Selected text –

Dissenter’s notice: Delivery to stockholders entitled to assert rights;
contents.
1. If a
proposed corporate action creating dissenters’ rights is authorized at a
stockholders’ meeting, the subject corporation shall deliver a written
dissenter’s notice to all stockholders who satisfied the requirements to assert
those rights.
2. The
dissenter’s notice must be sent no later than 10 days after the effectuation of
the corporate action, and must:
(a) State
where the demand for payment must be sent and where and when certificates, if
any, for shares must be deposited;
(b) Inform
the holders of shares not represented by certificates to what extent the
transfer of the shares will be restricted after the demand for payment is
received;
(c) Supply a
form for demanding payment that includes the date of the first announcement to
the news media or to the stockholders of the terms of the proposed action and
requires that the person asserting dissenter’s rights certify whether or not he
acquired beneficial ownership of the shares before that date;
(d) Set a
date by which the subject corporation must receive the demand for payment, which
may not be less than 30 nor more than 60 days after the date the notice is
delivered; and
(e) Be
accompanied by a copy of NRS 92A.300 to 92A.500, inclusive.
92A.440.Demand
for payment and deposit of certificates; retention of rights of
stockholder.
1. A
stockholder to whom a dissenter’s notice is sent must:
(a) Demand
payment;
(b) Certify
whether he acquired beneficial ownership of the shares before the date required
to be set forth in the dissenter’s notice for this certification;
and
(c) Deposit
his certificates, if any, in accordance with the terms of the
notice.
2. The
stockholder who demands payment and deposits his certificates, if any, before
the proposed corporate action is taken retains all other rights of a stockholder
until those rights are canceled or modified by the taking of the proposed
corporate action.
3. The
stockholder who does not demand payment or deposit his certificates where
required, each by the date set forth in the dissenter’s notice, is not entitled
to payment for his shares under this chapter.
92A.450.Uncertificated
shares: Authority to restrict transfer after demand for payment; retention of
rights of stockholder.
1. The
subject corporation may restrict the transfer of shares not represented by a
certificate from the date the demand for their payment is received.
2. The
person for whom dissenter’s rights are asserted as to shares not represented by
a certificate retains all other rights of a stockholder until those rights are
canceled or modified by the taking of the proposed corporate
action.
92A.460.
Payment for shares: General requirements.
1. Except as
otherwise provided in NRS 92A.470, within 30 days after receipt of a demand for
payment, the subject corporation shall pay each dissenter who complied with NRS
92A.440 the amount the subject corporation estimates to be the fair value of his
shares, plus accrued interest. The obligation of the subject corporation under
this subsection may be enforced by the district court:
(a) Of the
county where the corporation’s registered office is located; or
(b) At the
election of any dissenter residing or having its registered office in this
state, of the county where the dissenter resides or has its registered office.
he court shall dispose of the complaint promptly.
2.The
payment must be accompanied by:
(a) The
subject corporation’s balance sheet as of the end of a fiscal year ending not
more than 16 months before the date of payment, a statement of income for that
year, a statement of changes in the stockholders’ equity for that year and the
latest available interim financial statements, if any;
(b) A
statement of the subject corporation’s estimate of the fair value of the
shares;
(c) An
explanation of how the interest was calculated;
(d) A
statement of the dissenter’s rights to demand payment under NRS 92A.480;
and
(e) A copy of
NRS 92A.300 to 92A.500, inclusive.

Data provided –
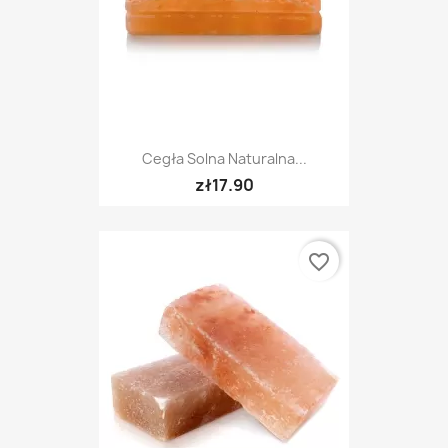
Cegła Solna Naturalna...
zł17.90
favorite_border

What the task requires – Continue the statute text on dissenters' rights above, beginning right after its final sentence.

Result below –
92A.470.Payment
for shares: Shares acquired on or after date of dissenter’s
notice.
1. A subject
corporation may elect to withhold payment from a dissenter unless he was the
beneficial owner of the shares before the date set forth in the dissenter’s
notice as the date of the first announcement to the news media or to the
stockholders of the terms of the proposed action.
2. To the
extent the subject corporation elects to withhold payment, after taking the
proposed action, it shall estimate the fair value of the shares, plus accrued
interest, and shall offer to pay this amount to each dissenter who agrees to
accept it in full satisfaction of his demand. The subject corporation shall send
with its offer a statement of its estimate of the fair value of the shares, an
explanation of how the interest was calculated, and a statement of the
dissenters’ right to demand payment pursuant to NRS 92A.480.
92A.480.Dissenter’s
estimate of fair value: Notification of subject corporation; demand for payment
of estimate.
1. A
dissenter may notify the subject corporation in writing of his own estimate of
the fair value of his shares and the amount of interest due, and demand payment
of his estimate, less any payment pursuant to NRS 92A.460, or reject the offer
pursuant to NRS 92A.470 and demand payment of the fair value of his shares and
interest due, if he believes that the amount paid pursuant to NRS 92A.460 or
offered pursuant to NRS 92A.470 is less than the fair value of his shares or
that the interest due is incorrectly calculated.
2. A
dissenter waives his right to demand payment pursuant to this section unless he
notifies the subject corporation of his demand in writing within 30 days after
the subject corporation made or offered payment for his shares.
92A.490.Legal
proceeding to determine fair value: Duties of subject corporation; powers of
court; rights of dissenter.
1. If a
demand for payment remains unsettled, the subject corporation shall commence a
proceeding within 60 days after receiving the demand and petition the court to
determine the fair value of the shares and accrued interest. If the subject
corporation does not commence the proceeding within the 60-day period, it shall
pay each dissenter whose demand remains unsettled the amount
demanded.
2. A subject
corporation shall commence the proceeding in the district court of the county
where its registered office is located. If the subject corporation is a foreign
entity without a resident agent in the state, it shall commence the proceeding
in the county where the registered office of the domestic corporation merged
with or whose shares were acquired by the foreign entity was
located.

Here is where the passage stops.